Warm down - Recover Simple Lower-Body Stretch
Today was a banger at work. I went 7 hours straight on a project. I had planned to do a yoga session but completely forgot about it until time for bed.
Friday, April 11
Recovery Report
- HRV: 55
- Resting HR: 55
- Sleep Score: 80
- Training readiness: 69
- Body battery: 84
NTC Gentle Yoga (~20 minutes)
Lunch Run
Warm up - jog, leg swings, ankle mobility, calf raise, and hops
Performance condition +2. Relative effort 16. Aerobic run. 5.01 mi. Time 44:33. Avg Pace 8:53 /mi. Total Ascent 157 ft. Avg HR 141 bpm.
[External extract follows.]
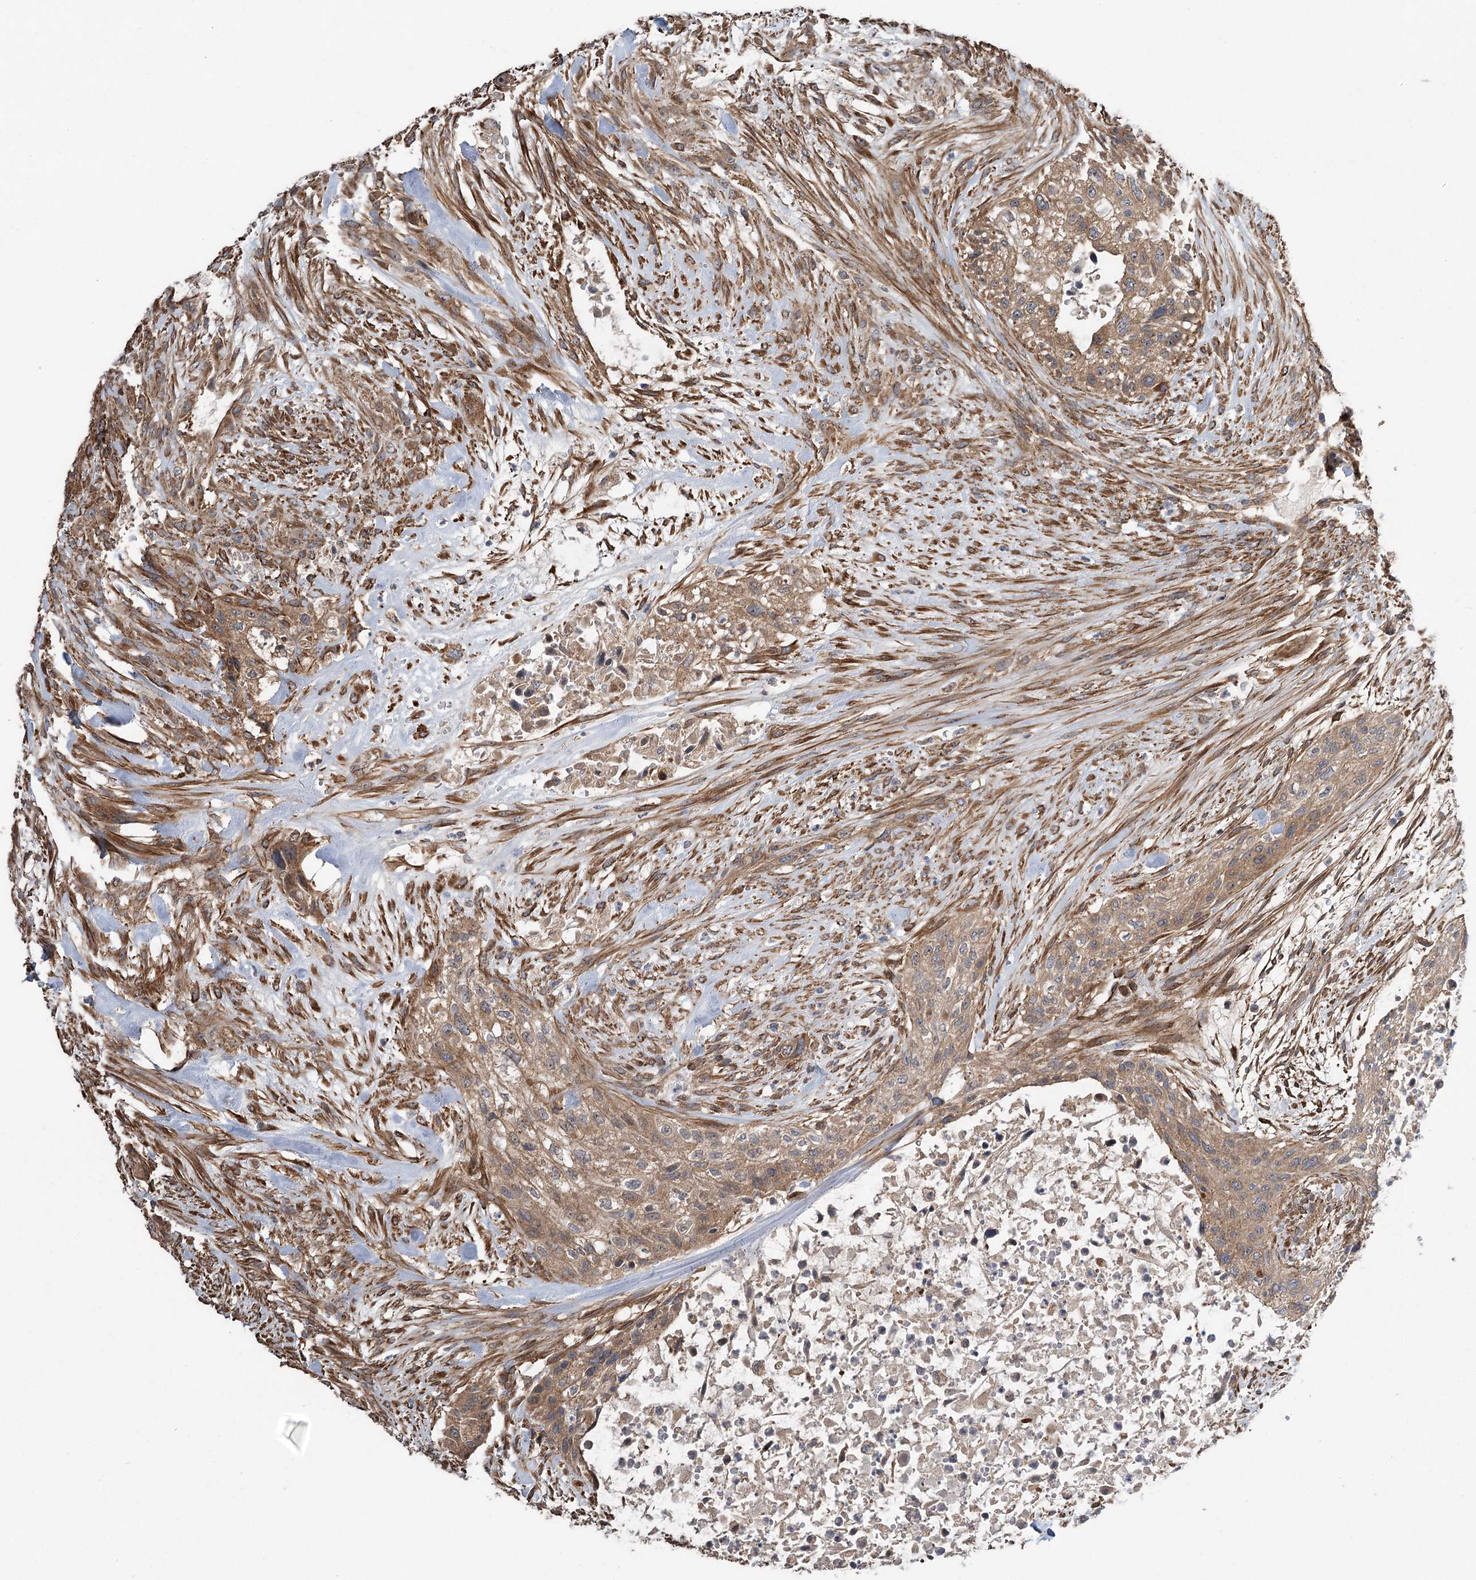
{"staining": {"intensity": "moderate", "quantity": ">75%", "location": "cytoplasmic/membranous"}, "tissue": "urothelial cancer", "cell_type": "Tumor cells", "image_type": "cancer", "snomed": [{"axis": "morphology", "description": "Urothelial carcinoma, High grade"}, {"axis": "topography", "description": "Urinary bladder"}], "caption": "The photomicrograph shows a brown stain indicating the presence of a protein in the cytoplasmic/membranous of tumor cells in urothelial carcinoma (high-grade). (brown staining indicates protein expression, while blue staining denotes nuclei).", "gene": "RWDD4", "patient": {"sex": "male", "age": 35}}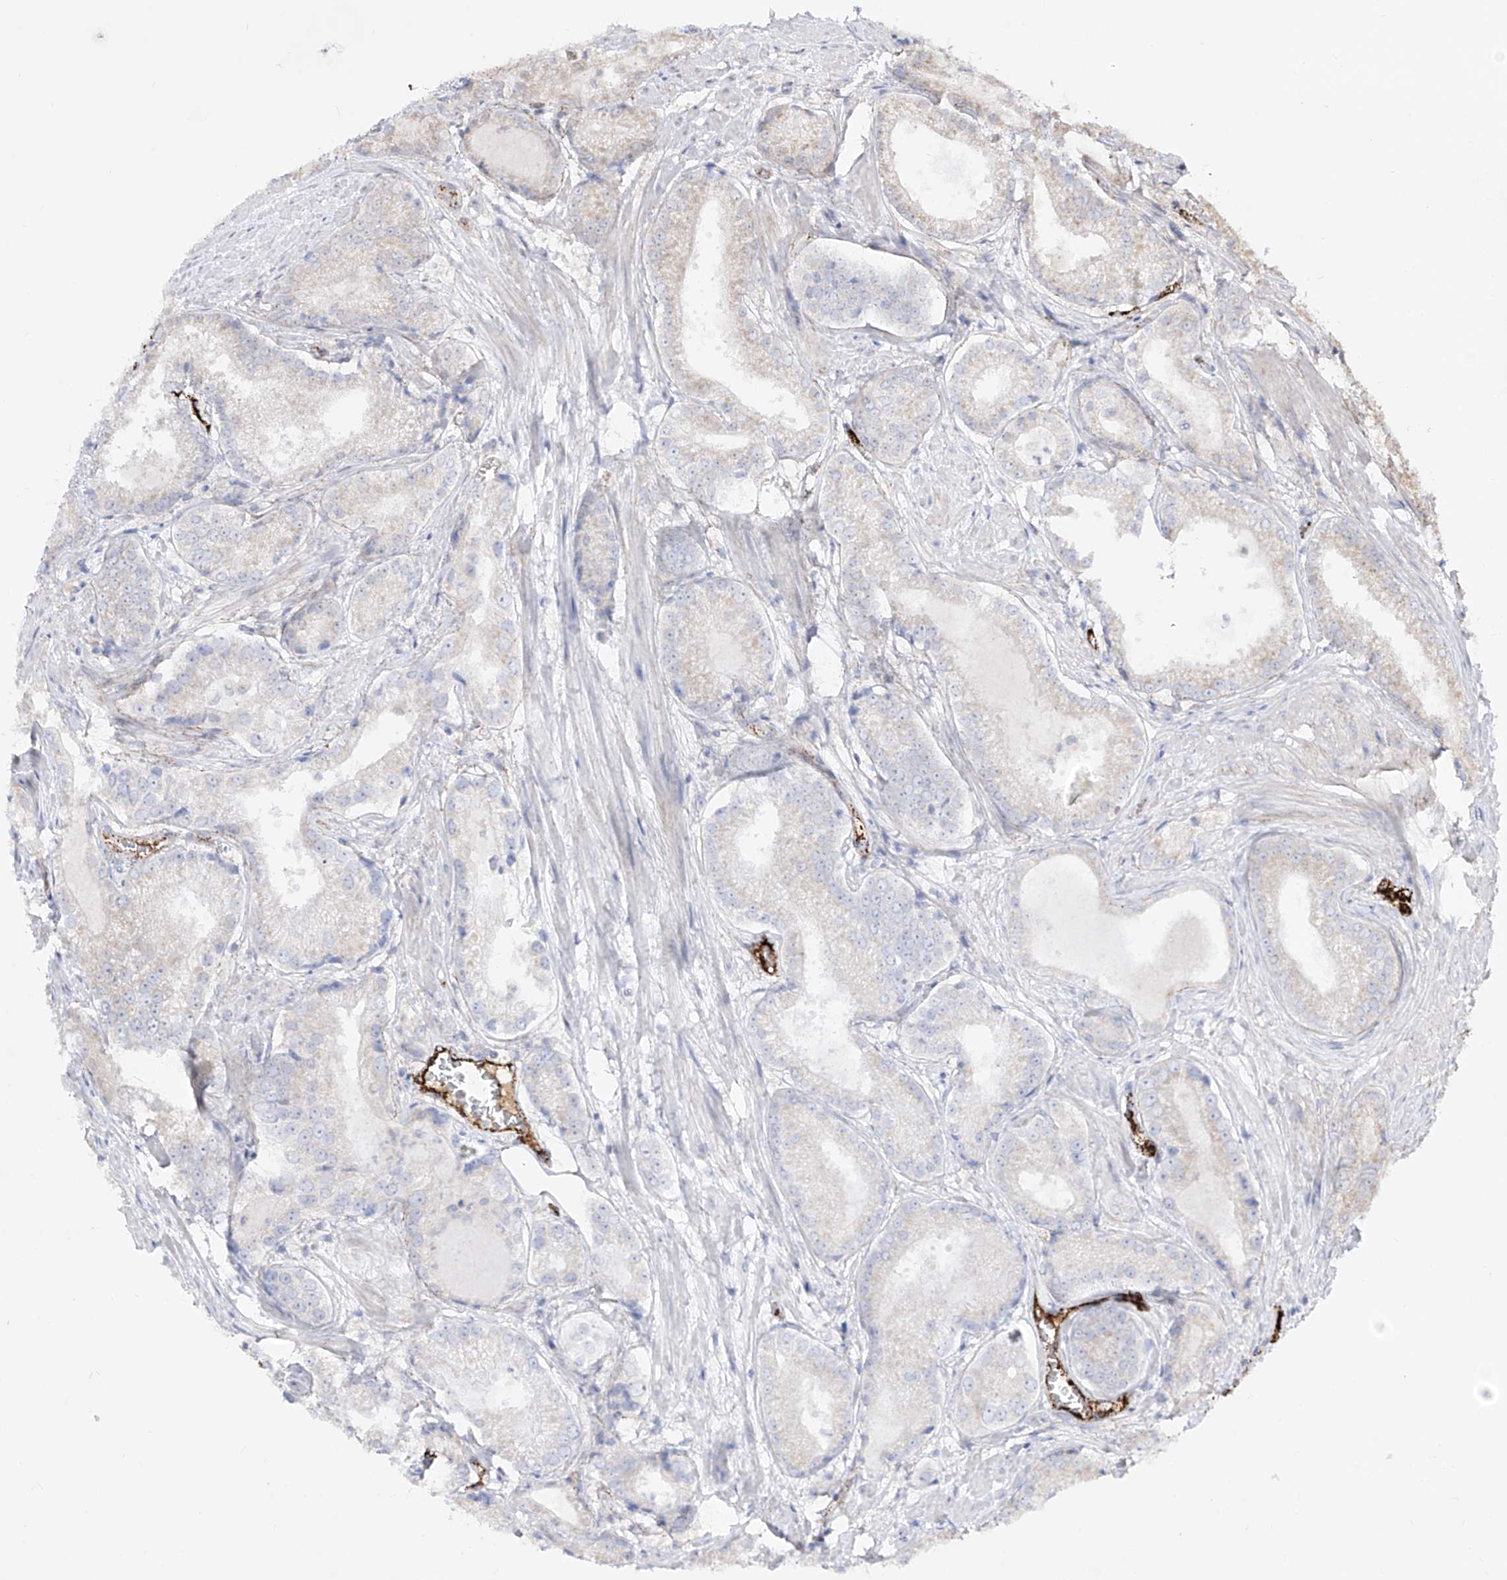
{"staining": {"intensity": "negative", "quantity": "none", "location": "none"}, "tissue": "prostate cancer", "cell_type": "Tumor cells", "image_type": "cancer", "snomed": [{"axis": "morphology", "description": "Adenocarcinoma, Low grade"}, {"axis": "topography", "description": "Prostate"}], "caption": "Micrograph shows no significant protein expression in tumor cells of adenocarcinoma (low-grade) (prostate). (Stains: DAB (3,3'-diaminobenzidine) IHC with hematoxylin counter stain, Microscopy: brightfield microscopy at high magnification).", "gene": "ZGRF1", "patient": {"sex": "male", "age": 54}}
My left calf is wanting to be a problem.
Warm down - nothing yet
I bottomed out this afternoon and had to take a 20 minutes nap.
Supplement Stack
Whey protein, folic acid, Bi-Flex, magnesium glycinate
Calf Therapy
Applied Magnesium Gel
Percussion therapy with the HyperVolt
Scrapping with Voltaren
Saturday, April 12
Recovery Report
- HRV: 44
- Resting HR: 57
- Sleep Score: 63
- Training readiness: 58
- Body battery: 57
Final Long Run before Boston
Warm up - jog, leg swings, ankle mobility, hop and drills
Performance condition +5. Relative effort 30. 10.01 mi. Time 1:30:30. Avg Pace 9:02 /mi. Total Ascent 161 ft. Avg HR 139.
Warm down - some walking and breakfast with Justin and John
My calf was a problem and post-run my achilles was sore. I can't figure this out, was it the shoes?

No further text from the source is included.